Creating utterly charismatic characters is Stocks’s greatest strength. Mr. H (as Frieda calls him) and Frieda become friends, and added to the enticing jumble of characters are Miss Kesstle, Mr. H’s neighbour, and her cat Beethoven; Norman’s nutty mother, Lady March; Mr. H’s estranged son, Whitman; a screenwriter and addict named Marilyn; and a street kid named Girl. The novel bursts at the seams with imagination, and just as one must suspend one’s disbelief at the theatre, that’s the best way to approach this novel.
The humour and zaniness of Dance, Gladys, Dance is counterpointed beautifully by the problems of the characters. Mr. H. is valiantly fighting to keep the arts centre alive. Marilyn and Girl are simply trying to survive. Gladys wanted to dance. And on some level, most of the characters are connected to the artistic or creative world. Sexuality is important and is seen as a source of pleasure, although punishment is meted out for what some believe is inappropriate behaviour (especially in the case of Gladys). The boundaries on female freedom lead Stocks into the occasional didactic lapse, but overall the novel is certainly engaging enough to overcome the small lectures.
Along with developing innovative characters, Stocks tells their story in a sparkling manner that combines both their pain and their pleasure. Frieda is a terrific narrator as she combines wit and a slightly jaded perspective: “No more Frieda Zweig the Artist. Abstract depictment in exchange for appropriate deportment.

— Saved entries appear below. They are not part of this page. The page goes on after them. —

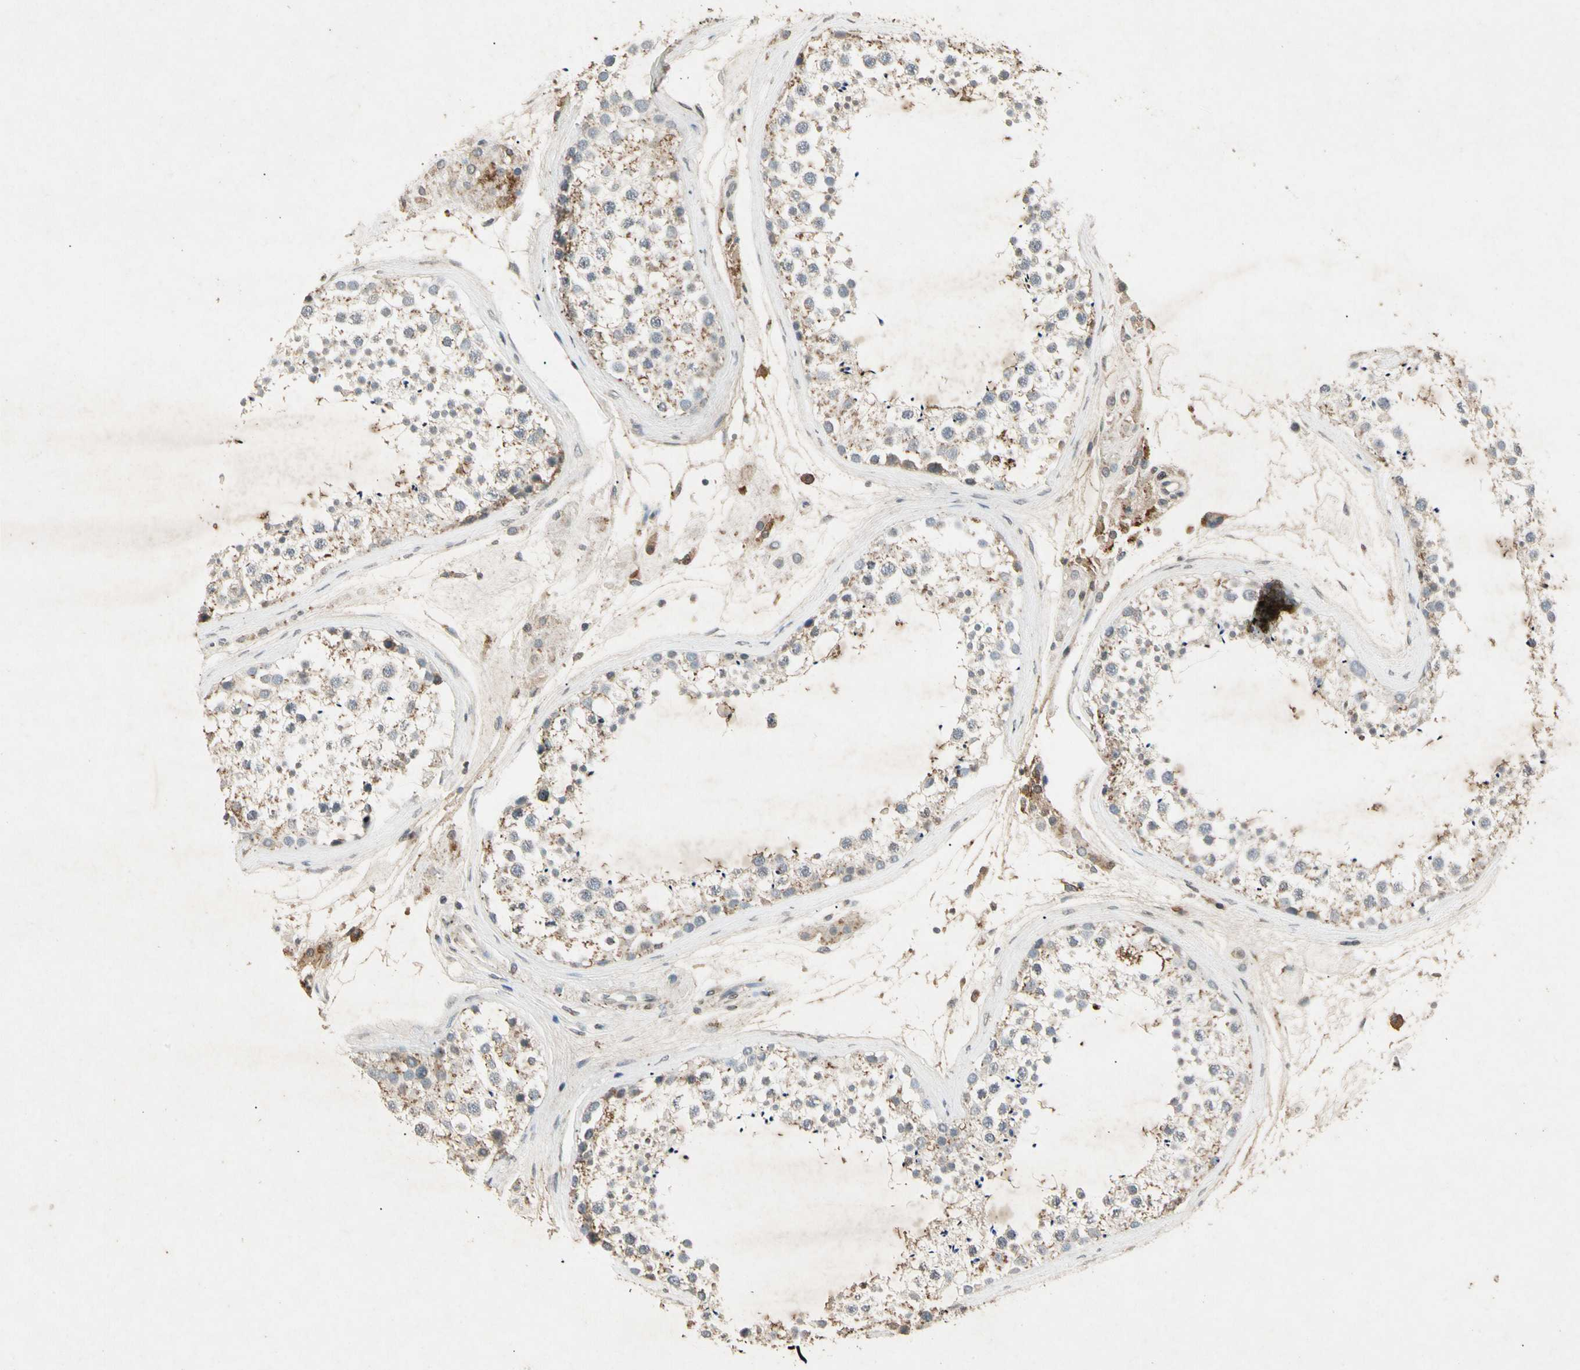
{"staining": {"intensity": "moderate", "quantity": "25%-75%", "location": "cytoplasmic/membranous"}, "tissue": "testis", "cell_type": "Cells in seminiferous ducts", "image_type": "normal", "snomed": [{"axis": "morphology", "description": "Normal tissue, NOS"}, {"axis": "topography", "description": "Testis"}], "caption": "Approximately 25%-75% of cells in seminiferous ducts in benign testis demonstrate moderate cytoplasmic/membranous protein positivity as visualized by brown immunohistochemical staining.", "gene": "CP", "patient": {"sex": "male", "age": 46}}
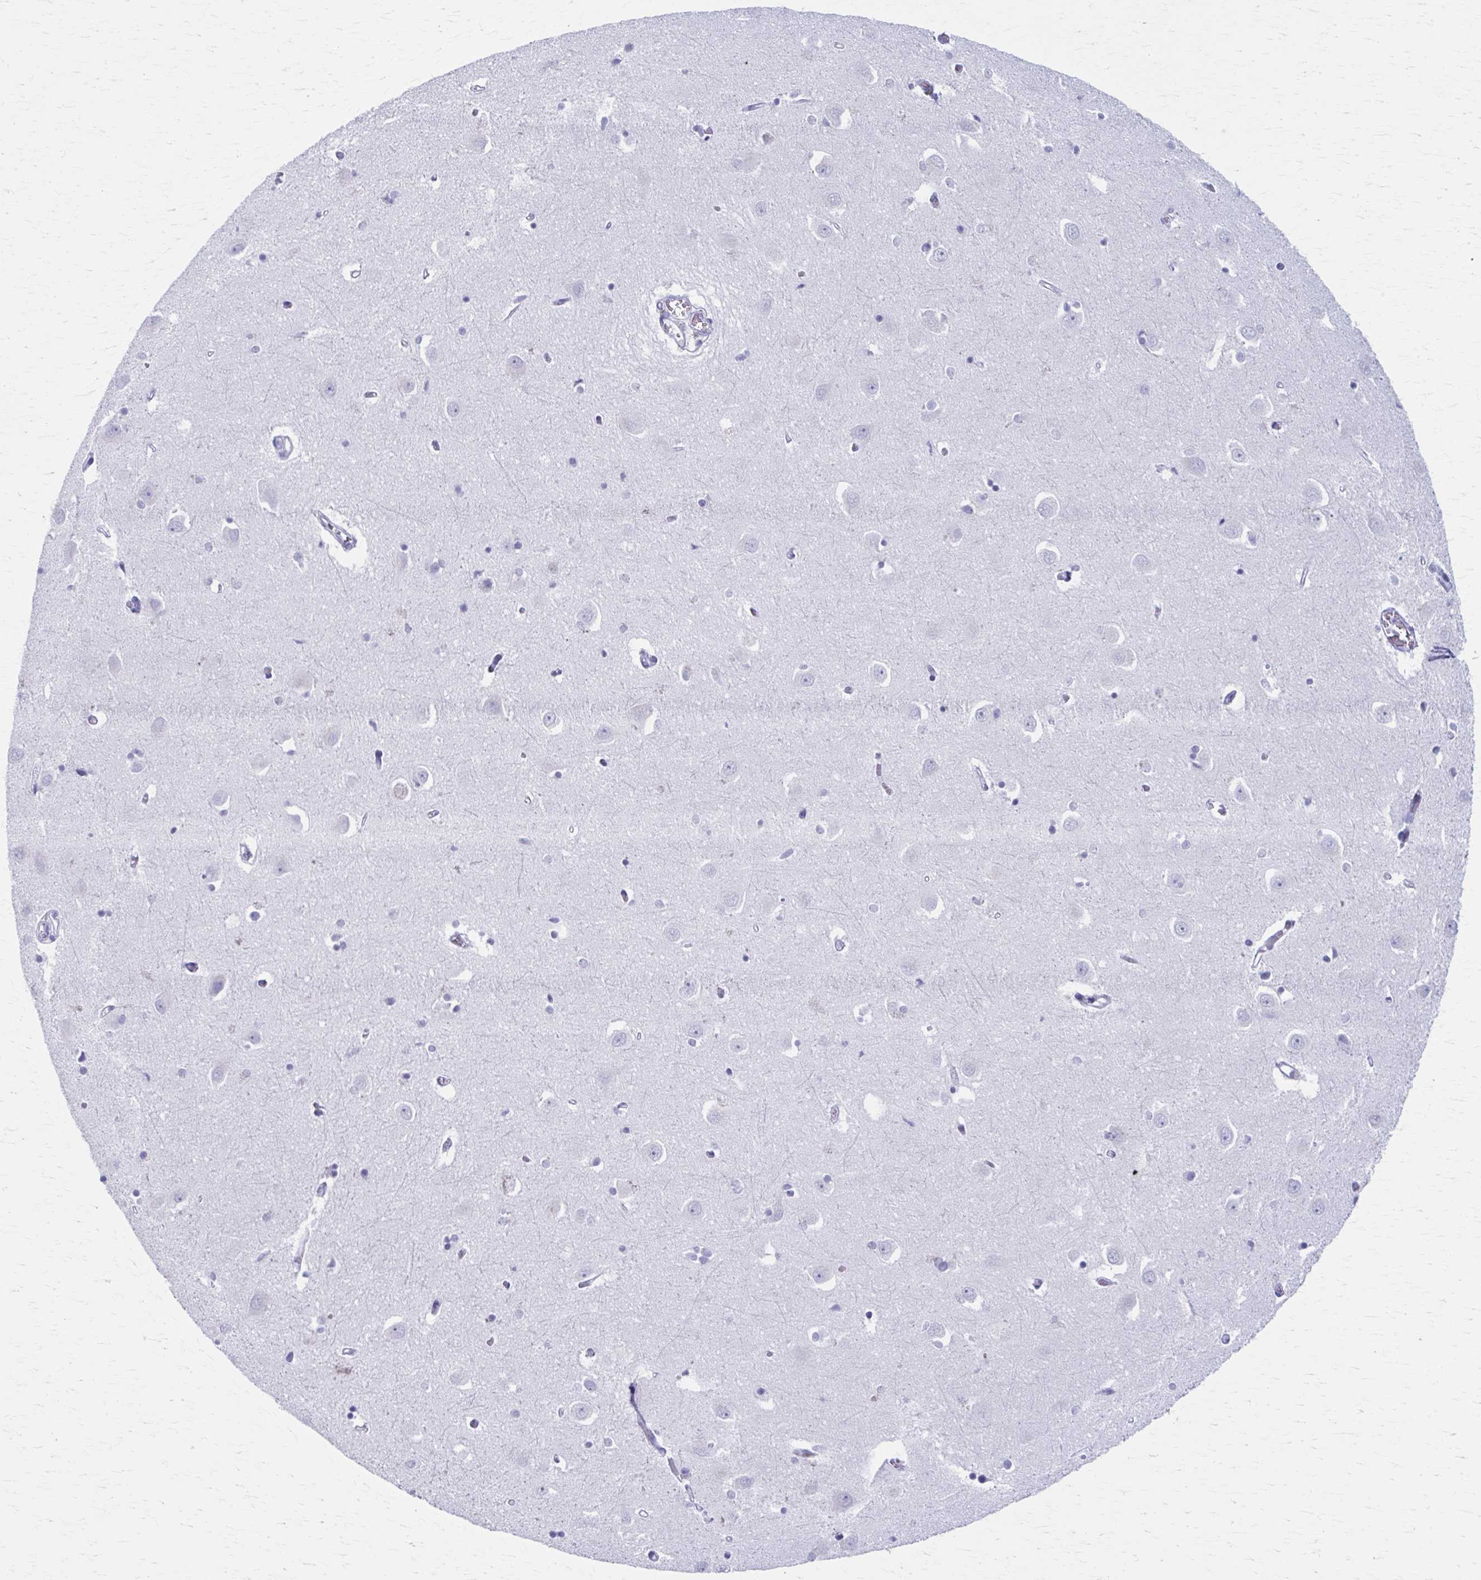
{"staining": {"intensity": "negative", "quantity": "none", "location": "none"}, "tissue": "caudate", "cell_type": "Glial cells", "image_type": "normal", "snomed": [{"axis": "morphology", "description": "Normal tissue, NOS"}, {"axis": "topography", "description": "Lateral ventricle wall"}, {"axis": "topography", "description": "Hippocampus"}], "caption": "Immunohistochemistry of benign caudate shows no staining in glial cells. (Stains: DAB IHC with hematoxylin counter stain, Microscopy: brightfield microscopy at high magnification).", "gene": "KCNE2", "patient": {"sex": "female", "age": 63}}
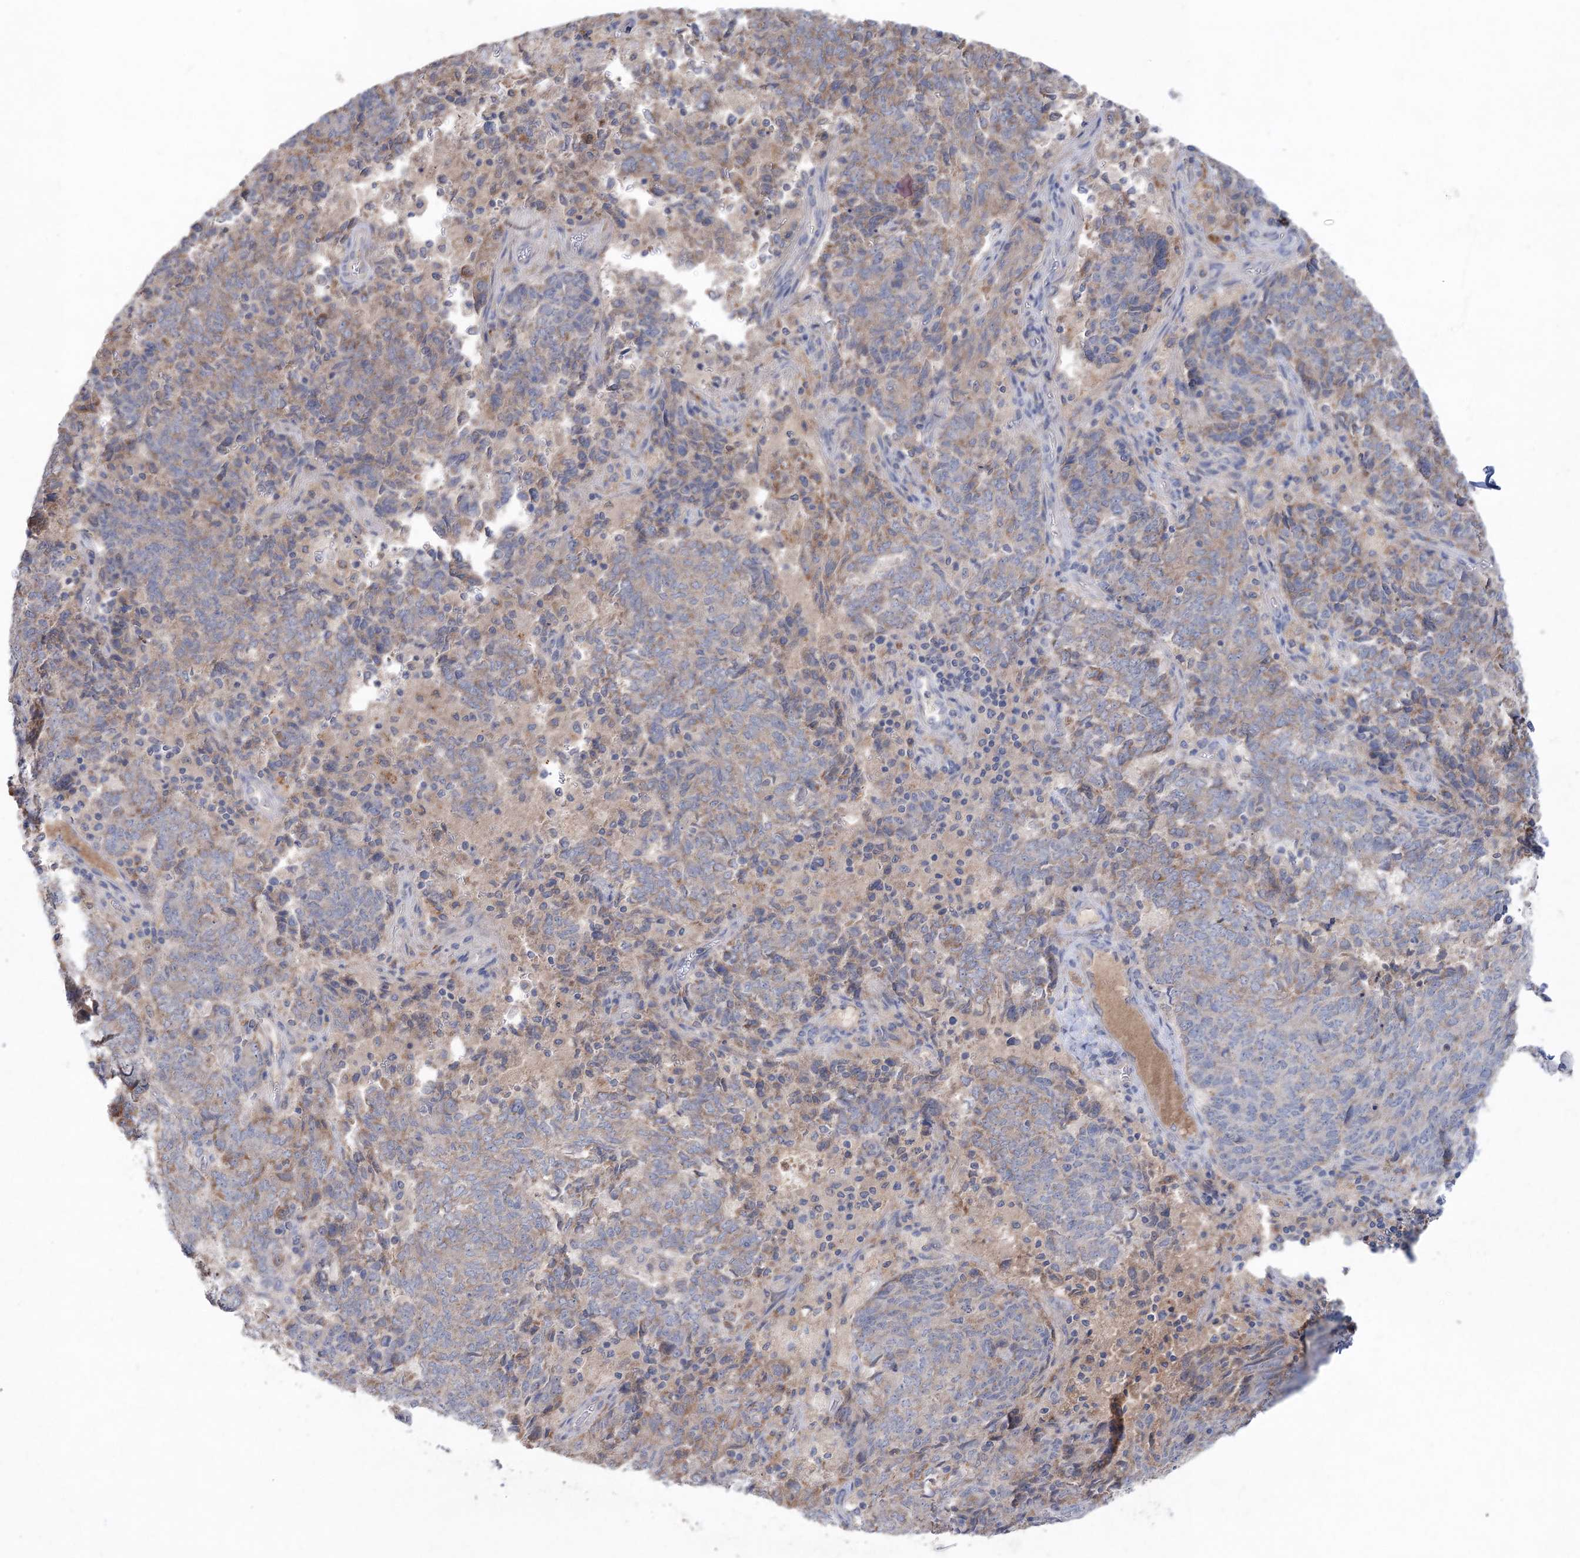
{"staining": {"intensity": "negative", "quantity": "none", "location": "none"}, "tissue": "endometrial cancer", "cell_type": "Tumor cells", "image_type": "cancer", "snomed": [{"axis": "morphology", "description": "Adenocarcinoma, NOS"}, {"axis": "topography", "description": "Endometrium"}], "caption": "Immunohistochemistry (IHC) micrograph of endometrial adenocarcinoma stained for a protein (brown), which exhibits no positivity in tumor cells.", "gene": "MTCH2", "patient": {"sex": "female", "age": 80}}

Who was I going to be? I was more inclined towards inertia than upward mobility and didn’t like most people enough to devote my life to helping others less fortunate than myself. I’d work somewhere, I thought, watch TV in the evenings, and become wholly involved in the lives of non-existent people.”
It’s clear that anyone who can articulate that plan is unable to do it.
Dance, Gladys, Dance is a lovely demonstration of the importance of creating, whether it’s art, friends or food. Connection – reaching out to others – is the ultimate value of this charming and thoughtful novel.